▶ _Short problem 1_: Select each line of the records below that contains the string "name", and copy those lines. Match case exactly.
-------- Passage provided --------
Israeli Defense Officials Warn of West Bank Flare-up as New Far-right Government Is Sworn In, Haaretz
Israeli defense officials warned of escalation in the West Bank due to the changes to the IDF decided upon in the coalition deals of the incoming Netanyahu-led government. The changes include the transfer of military powers to the heads of the far-right Religious Zionism and Otzma Yehudit parties – Bezalel Smotrich and Itamar Ben-Gvir.

Opinion and Analysis

This Is Netanyahu’s Dream State: Racist, Religious and Authoritarian, Haaretz
Editor-in-chief of Haaretz Aluf Benn writes, “Benjamin Netanyahu will return to the Prime Minister’s Office on Thursday to take apart and put together the state of Israel, which from now on will be more racist, religious and authoritarian. This is the state Netanyahu wants to lead: a state that preaches Jewish supremacy and regards its small Arab minority as a demographic threat and a community of criminals. A state that sees Orthodox Jewish law as a supreme command, kicking aside human and civil rights. A state without constitutional checks and balances, which were flimsy to begin with, and will now be revoked in the name of “governance.””

You’ve Heard of Bibi and Ben Gvir. Now Meet the Rest of the New Government, +972 Mag
Nate Orbach explains who Members of Netanyahu’s coalition include, and outlines their agendas.
-------- Provided data --------
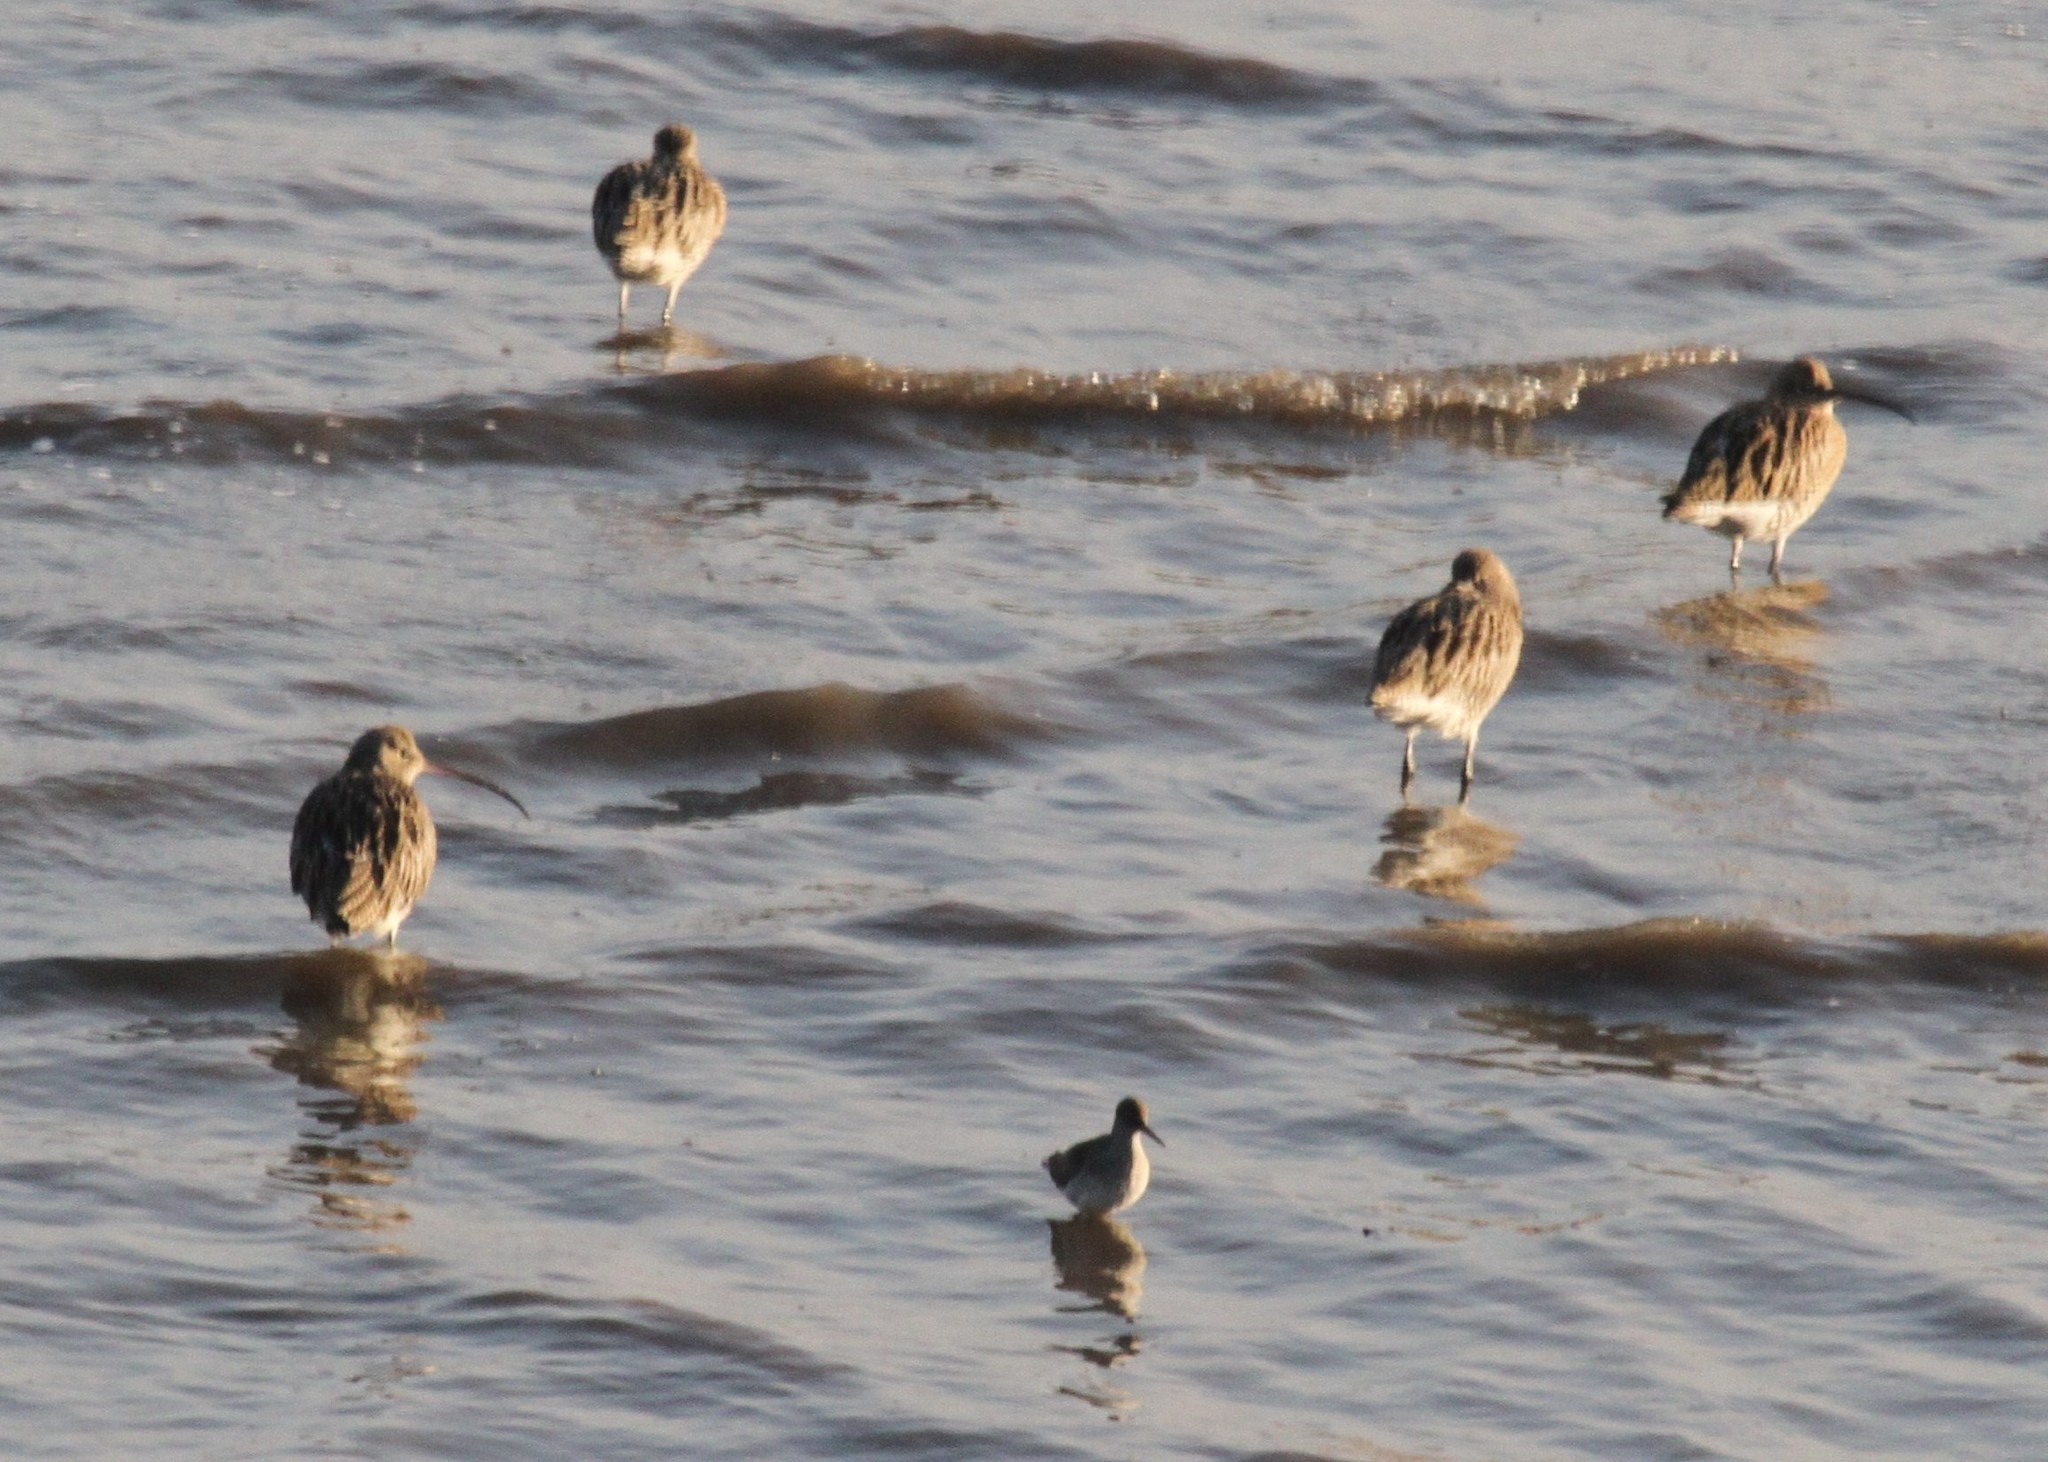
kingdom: Animalia
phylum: Chordata
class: Aves
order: Charadriiformes
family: Scolopacidae
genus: Numenius
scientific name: Numenius arquata
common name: Eurasian curlew
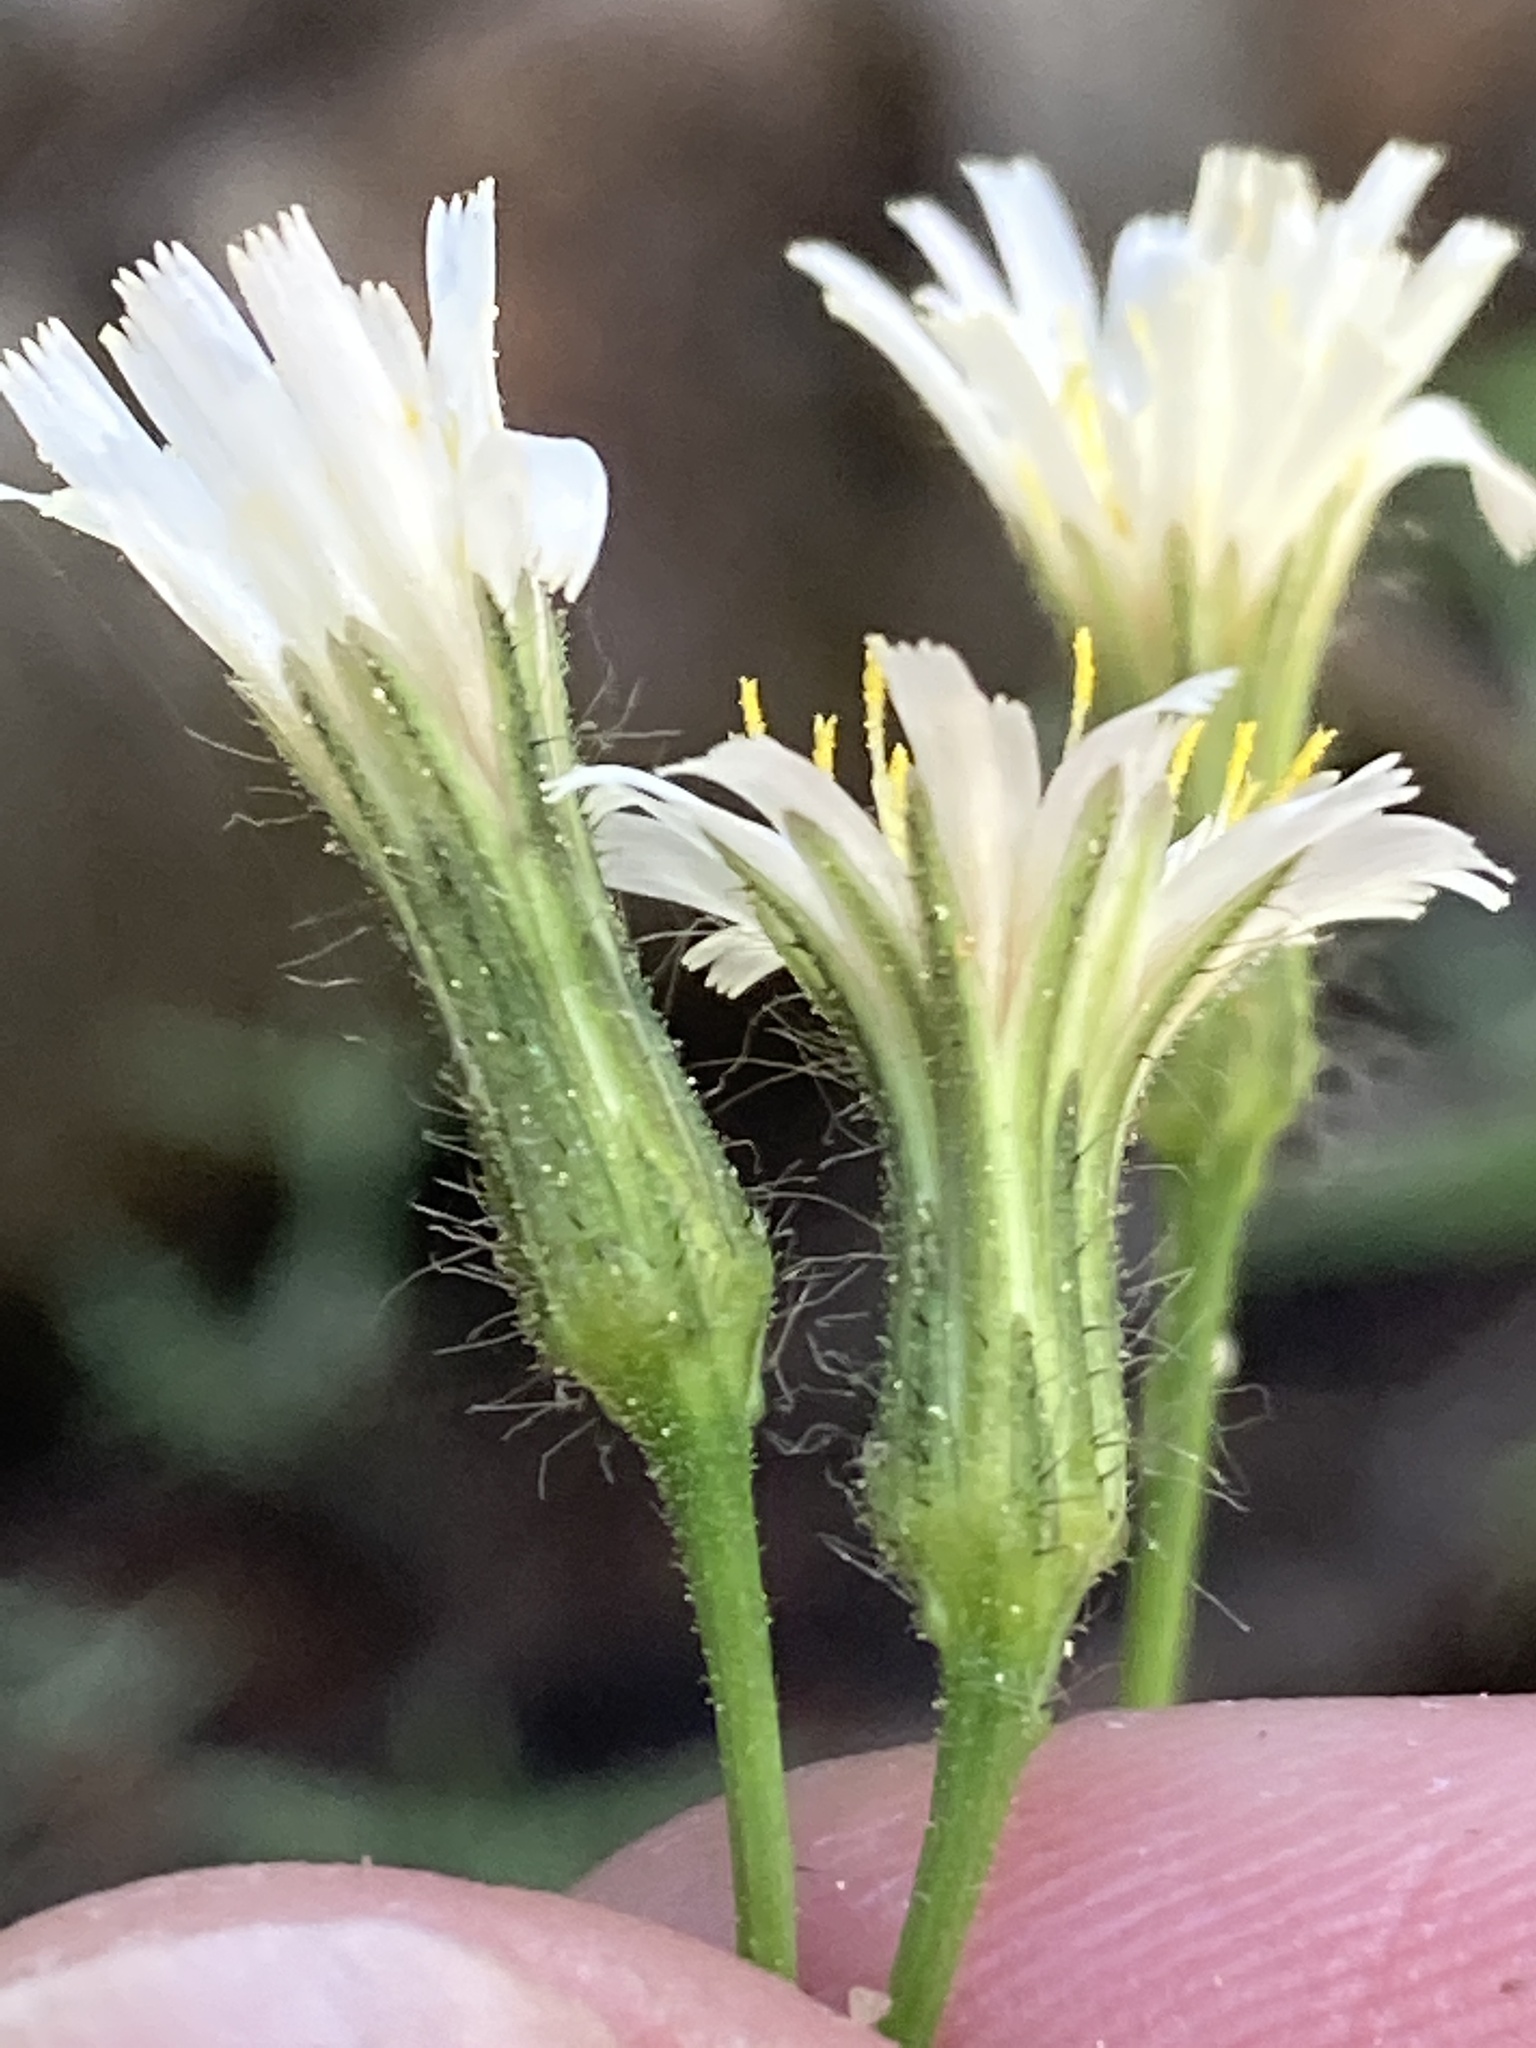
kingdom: Plantae
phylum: Tracheophyta
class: Magnoliopsida
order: Asterales
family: Asteraceae
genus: Hieracium
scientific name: Hieracium albiflorum
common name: White hawkweed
--------
▶ _Short problem 2_: Reproduce the part of the news roundup on Israel's new government that starts at "Israeli Defense Officials Warn of" and ends at "and Itamar Ben-Gvir.", keeping its wording unchanged.

▶ _Complete response 1_:
scientific name: Numenius arquata
common name: Eurasian curlew
scientific name: Hieracium albiflorum
common name: White hawkweed

▶ _Complete response 2_:
Israeli Defense Officials Warn of West Bank Flare-up as New Far-right Government Is Sworn In, Haaretz
Israeli defense officials warned of escalation in the West Bank due to the changes to the IDF decided upon in the coalition deals of the incoming Netanyahu-led government. The changes include the transfer of military powers to the heads of the far-right Religious Zionism and Otzma Yehudit parties – Bezalel Smotrich and Itamar Ben-Gvir.